La chanson acoustique et douce «Father To A Son», qui rappelle «Father and Son» de Cat Stevens, se distingue nettement des morceaux uptempo.
Billie Joe Armstrong: J'ai dédié cette chanson à mes deux fils, qui ont maintenant 28 et 25 ans. J'ai écrit «Wake Me Up When September Ends» il y a 20 ans, à propos de mon père. J'avais dix ans quand il est mort.
J'ai fait de mon mieux et j'étais là quand ces bébés sont devenus des garçons, puis des jeunes hommes.
Vous ne semblez pas souffrir de l'âge.
Billie Joe Armstrong: Tu rigoles? (il approche son visage de l'objectif de la caméra) Tu ne les vois pas, toutes ces rides? Non, t'as raison, l'âge nous va bien. Bien sûr, je me teins les cheveux, mais je le fais depuis que j'ai quinze ans. C'est le punk-rock, justement.
Je ne sais même pas si mes cheveux seraient gris, puisque je les ai toujours teints. (Rires)
Vous avez tous 51 ans aujourd'hui. Que pensez-vous lorsque vous vous comparez à des amis de votre âge qui ne jouent pas dans des groupes de rock?
Mike Dirnt (rit): Nous avons fait un très bon choix de vie. Le rock est une forme d'art qui invite à la mobilité. Tu es toujours en mouvement, dans ta tête comme sur scène.
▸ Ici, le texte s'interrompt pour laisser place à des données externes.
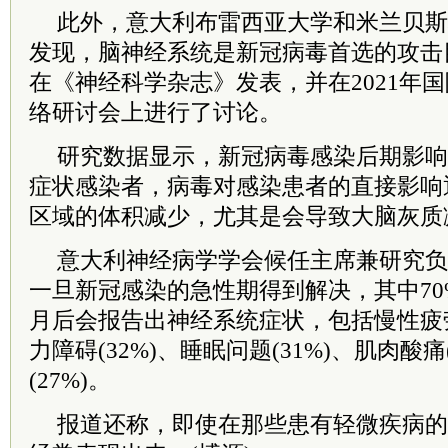
此外，意大利布雷西亚大学和米兰贝斯
发现，脑神经系统是新冠病毒首选的攻击
在《神经科学杂志》发表，并在2021年
络研讨会上进行了讨论。
研究数据显示，新冠病毒感染后期影响
症状感染者，病毒对感染患者的直接影响
区域的体积减少，尤其是会导致大脑灰质
意大利神经病学学会候任
主席
兼研究负
一旦新冠感染的急性期得到解决，其中70%
月后会报告出神经系统症状，包括慢性疲劳(
力障碍(32%)、睡眠问题(31%)、肌肉酸痛
(27%)。
报道还称，即使在那些患有轻微疾病的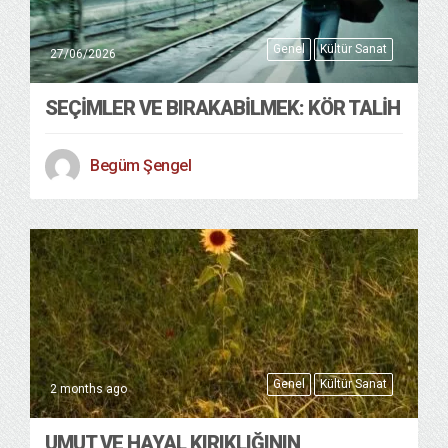
Genel
Kültür Sanat
27/06/2026
SEÇIMLER VE BIRAKABILMEK: KÖR TALIH
Begüm Şengel
Genel
Kültür Sanat
2 months ago
UMUT VE HAYAL KIRIKLIĞININ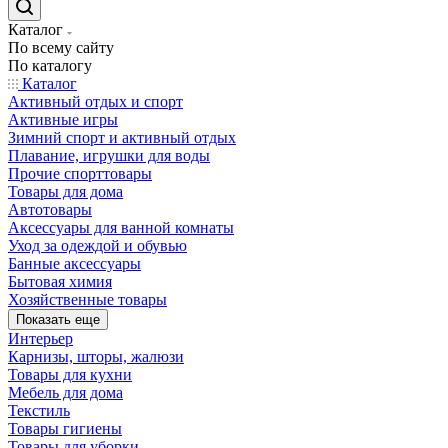
Каталог
По всему сайту
По каталогу
Каталог
Активный отдых и спорт
Активные игры
Зимний спорт и активный отдых
Плавание, игрушки для воды
Прочие спорттовары
Товары для дома
Автотовары
Аксессуары для ванной комнаты
Уход за одеждой и обувью
Банные аксессуары
Бытовая химия
Хозяйственные товары
Показать еще
Интерьер
Карнизы, шторы, жалюзи
Товары для кухни
Мебель для дома
Текстиль
Товары гигиены
Товары для уборки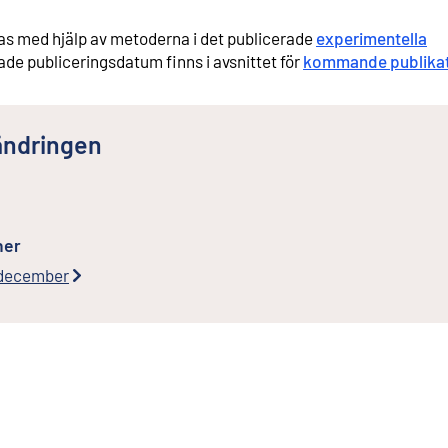
s med hjälp av metoderna i det publicerade
experimentella
ade publiceringsdatum finns i avsnittet för
kommande publikat
ändringen
ner
 december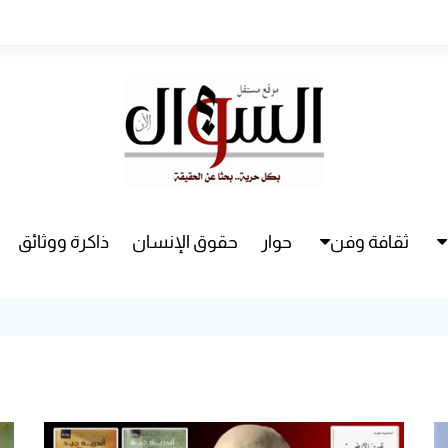
ثقافة وفن
حوار
حقوق الإنسان
ذاكرة ووثائق
راء
سينما
مسرح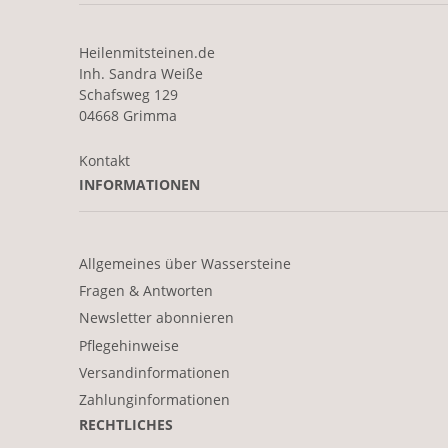
Heilenmitsteinen.de
Inh. Sandra Weiße
Schafsweg 129
04668 Grimma
Kontakt
INFORMATIONEN
Allgemeines über Wassersteine
Fragen & Antworten
Newsletter abonnieren
Pflegehinweise
Versandinformationen
Zahlunginformationen
RECHTLICHES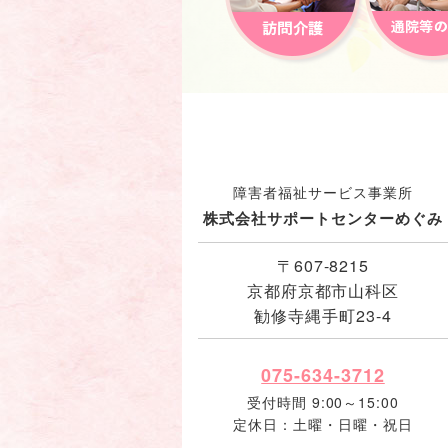
障害者福祉サービス事業所
株式会社サポートセンターめぐみ
〒607-8215
京都府京都市山科区
勧修寺縄手町23-4
075-634-3712
受付時間 9:00～15:00
定休日：土曜・日曜・祝日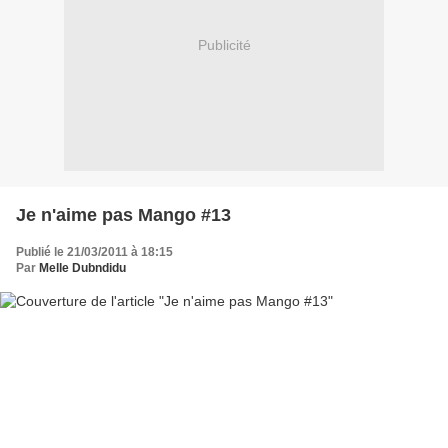
Publicité
Je n'aime pas Mango #13
Publié le 21/03/2011 à 18:15
Par
Melle Dubndidu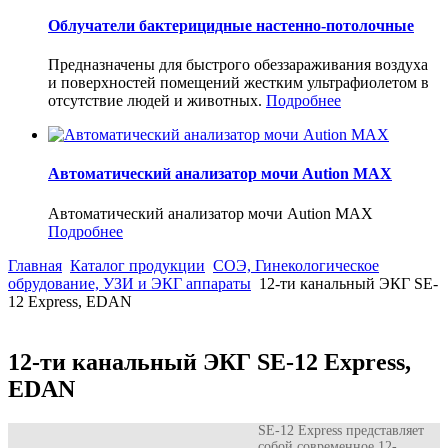
Облучатели бактерицидные настенно-потолочные
Предназначены для быстрого обеззараживания воздуха
и поверхностей помещений жестким ультрафиолетом в
отсутствие людей и животных.
Подробнее
Автоматический анализатор мочи Aution MAX
Автоматический анализатор мочи Aution MAX
Подробнее
Главная
Каталог продукции
СОЭ, Гинекологическое
обрудование, УЗИ и ЭКГ аппараты
12-ти канальный ЭКГ SE-
12 Express, EDAN
12-ти канальный ЭКГ SE-12 Express,
EDAN
SE-12 Express представляет
собой современное 12-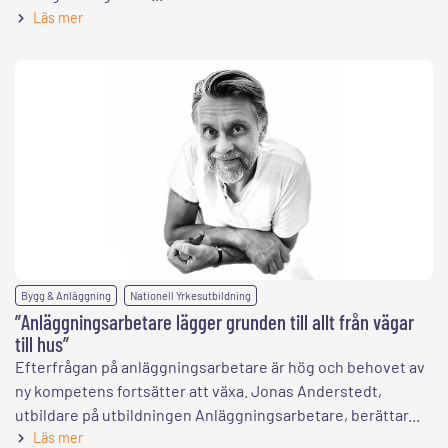
Läs mer
,
Bygg & Anläggning
Nationell Yrkesutbildning
”Anläggningsarbetare lägger grunden till allt från vägar
till hus”
Efterfrågan på anläggningsarbetare är hög och behovet av
ny kompetens fortsätter att växa. Jonas Anderstedt,
utbildare på utbildningen Anläggningsarbetare, berättar...
Läs mer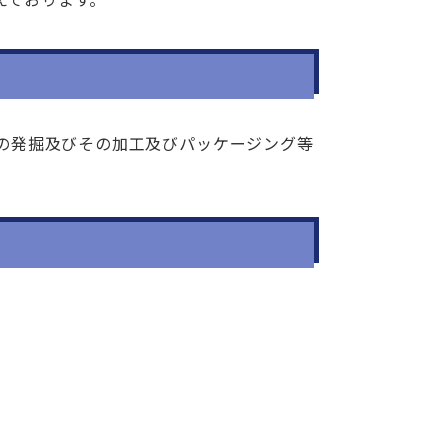
の発掘及びその加工及びパッケージング等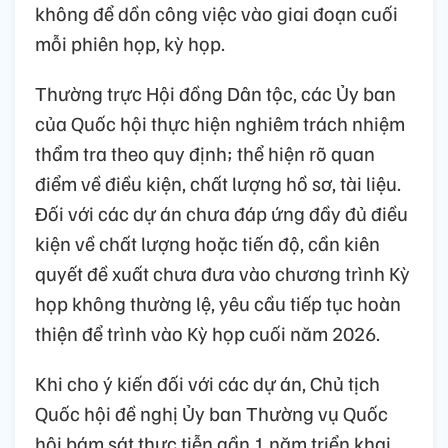
không để dồn công việc vào giai đoạn cuối
mỗi phiên họp, kỳ họp.
Thường trực Hội đồng Dân tộc, các Ủy ban
của Quốc hội thực hiện nghiêm trách nhiệm
thẩm tra theo quy định; thể hiện rõ quan
điểm về điều kiện, chất lượng hồ sơ, tài liệu.
Đối với các dự án chưa đáp ứng đầy đủ điều
kiện về chất lượng hoặc tiến độ, cần kiên
quyết đề xuất chưa đưa vào chương trình Kỳ
họp không thường lệ, yêu cầu tiếp tục hoàn
thiện để trình vào Kỳ họp cuối năm 2026.
Khi cho ý kiến đối với các dự án, Chủ tịch
Quốc hội đề nghị Ủy ban Thường vụ Quốc
hội bám sát thực tiễn gần 1 năm triển khai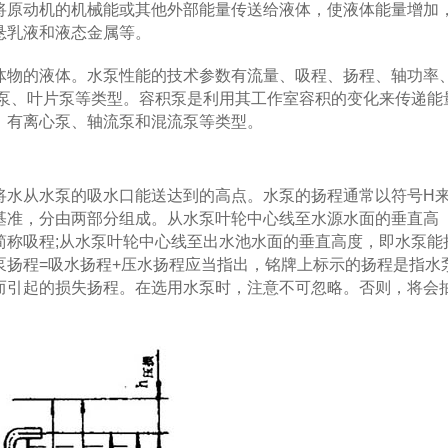
原动机的机械能或其他外部能量传送给液体，使液体能量增加
悬乳液和液态金属等。
物的液体。水泵性能的技术参数有流量、吸程、扬程、轴功率
泵、叶片泵等类型。容积泵是利用其工作室容积的变化来传递能量
，有离心泵、轴流泵和混流泵等类型。
水从水泵的吸水口能送达到的高点。水泵的扬程通常以符号H
基准，分由两部分组成。从水泵叶轮中心线至水源水面的垂直高
简称吸程;从水泵叶轮中心线至出水池水面的垂直高度，即水泵能
泵扬程=吸水扬程+压水扬程应当指出，铭牌上标示的扬程是指水
而引起的损失扬程。在选用水泵时，注意不可忽略。否则，将会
Notre groupe est un programme de fitness naturel.
Billie Joe Armstrong: Il est intéressant de noter que beaucoup de mes amis punk rock d'autrefois travaillent aujourd'hui comme enseignants. Certains sont aussi activistes. En tout cas, la plupart d'entre eux ont exercé des métiers honorables.
Et vous, Billie Joe, en tant que poète politiquement engagé, êtes-vous aussi un activiste?
Billie Joe Armstrong: Ce serait un peu trop d'honneur.
Pour moi, un activiste est plutôt quelqu'un comme un de mes amis proches. Il a fondé un refuge pour les chimpanzés qui ont vécu des années dans des laboratoires et qui peuvent maintenant, pour la première fois, sentir la vraie terre sous leurs pieds. Je pleure de joie quand je vois ces animaux sauter entre les arbres et à quel point ils ont l'air heureux.